I would also like to mention a situation where the spouses do not have the separation of property and one of them will take out a loan or a loan for the needs of the company they run without the consent of their spouse. If the spouse is running a business, i.e. an economic activity and its components, enter the joint property, the creditor (bank) holding the execution title against such an entrepreneur may obtain an enforcement clause (and thus initiate execution) against his spouse who did not express his consent to the obligation his responsibility to these components of the company. For this purpose, it is sufficient for the court to prove in an official or private document that the loan or loan confirmed by the enforcement title was related to the running of the enterprise. Such a document may be a loan agreement in which the purpose of the loan will indicate a relationship with the company.
The situation will be even worse when the spouse of such a spouse-entrepreneur is declared bankrupt because of a loan or loan failure. At that time, in accordance with the provisions of the Bankruptcy and Reorganization Law, as from the day of the bankruptcy of one of the spouses, property separation arises between the spouses. If the spouses were in the system of joint property, the joint property of the spouses enters the bankrupt estate, and its division is unacceptable. It should be cashed and used to satisfy the claims of creditors of the bankrupt spouse-entrepreneur. The personal estate of the other spouse and items used for that spouse to conduct business or professional activity are not included in the bankruptcy estate, even if they are covered by the property matrimonial commonwealth, with the exception of items acquired for joint property during the two years before filing for bankruptcy.
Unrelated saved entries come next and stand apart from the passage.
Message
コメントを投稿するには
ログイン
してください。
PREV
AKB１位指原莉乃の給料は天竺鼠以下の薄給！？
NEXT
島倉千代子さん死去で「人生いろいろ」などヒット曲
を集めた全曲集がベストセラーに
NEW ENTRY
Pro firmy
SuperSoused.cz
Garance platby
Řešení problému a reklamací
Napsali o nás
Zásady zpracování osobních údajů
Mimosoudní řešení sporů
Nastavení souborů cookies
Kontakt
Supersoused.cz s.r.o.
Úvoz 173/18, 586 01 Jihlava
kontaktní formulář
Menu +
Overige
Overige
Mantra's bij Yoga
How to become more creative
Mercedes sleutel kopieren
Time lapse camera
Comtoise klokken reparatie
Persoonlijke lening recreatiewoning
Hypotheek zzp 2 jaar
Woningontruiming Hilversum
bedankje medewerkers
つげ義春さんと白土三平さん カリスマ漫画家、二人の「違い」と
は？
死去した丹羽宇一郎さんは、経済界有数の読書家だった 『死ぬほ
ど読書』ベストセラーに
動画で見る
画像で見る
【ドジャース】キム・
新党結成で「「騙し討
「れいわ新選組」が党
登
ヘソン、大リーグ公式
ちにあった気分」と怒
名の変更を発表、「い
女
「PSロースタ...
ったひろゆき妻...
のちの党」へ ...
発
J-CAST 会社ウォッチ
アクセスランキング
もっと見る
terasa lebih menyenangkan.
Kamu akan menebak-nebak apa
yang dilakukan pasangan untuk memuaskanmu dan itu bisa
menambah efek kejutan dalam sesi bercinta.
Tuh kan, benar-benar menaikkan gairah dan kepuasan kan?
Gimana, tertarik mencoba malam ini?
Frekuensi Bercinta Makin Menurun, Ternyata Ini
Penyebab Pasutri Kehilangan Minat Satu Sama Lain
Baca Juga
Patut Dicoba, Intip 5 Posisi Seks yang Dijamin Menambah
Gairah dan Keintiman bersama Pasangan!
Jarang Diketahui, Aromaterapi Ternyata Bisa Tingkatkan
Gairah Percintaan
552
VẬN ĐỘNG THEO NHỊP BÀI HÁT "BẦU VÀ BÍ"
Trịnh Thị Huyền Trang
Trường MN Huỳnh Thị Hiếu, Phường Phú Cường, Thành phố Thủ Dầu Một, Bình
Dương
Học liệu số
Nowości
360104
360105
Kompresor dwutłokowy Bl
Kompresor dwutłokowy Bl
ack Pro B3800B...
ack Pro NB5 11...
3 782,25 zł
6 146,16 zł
The spouse of the bankrupt entrepreneur remains under investigation in the bankruptcy proceedings for receivables due to participation in joint property. He then has the status of a creditor. However, it is not privileged in relation to other creditors, moreover, it will be burdened with the obligation to prove in the conducted proceedings that the joint assets created in the period of running the business came from other sources than the income brought by the enterprise. In the absence of evidence pointing to other sources, the bankruptcy court will assume that it was the company’s income, which will adversely affect the amount of the claim claimed by the spouse in the bankruptcy proceedings.
In order to protect against such a risk, the spouses, based on a contract (concluded in the form of a notarial deed), may establish property separation. However, it should be remembered that its establishment is effective in relation to the bankruptcy estate only if the contract was concluded at least two years before the date of filing for bankruptcy.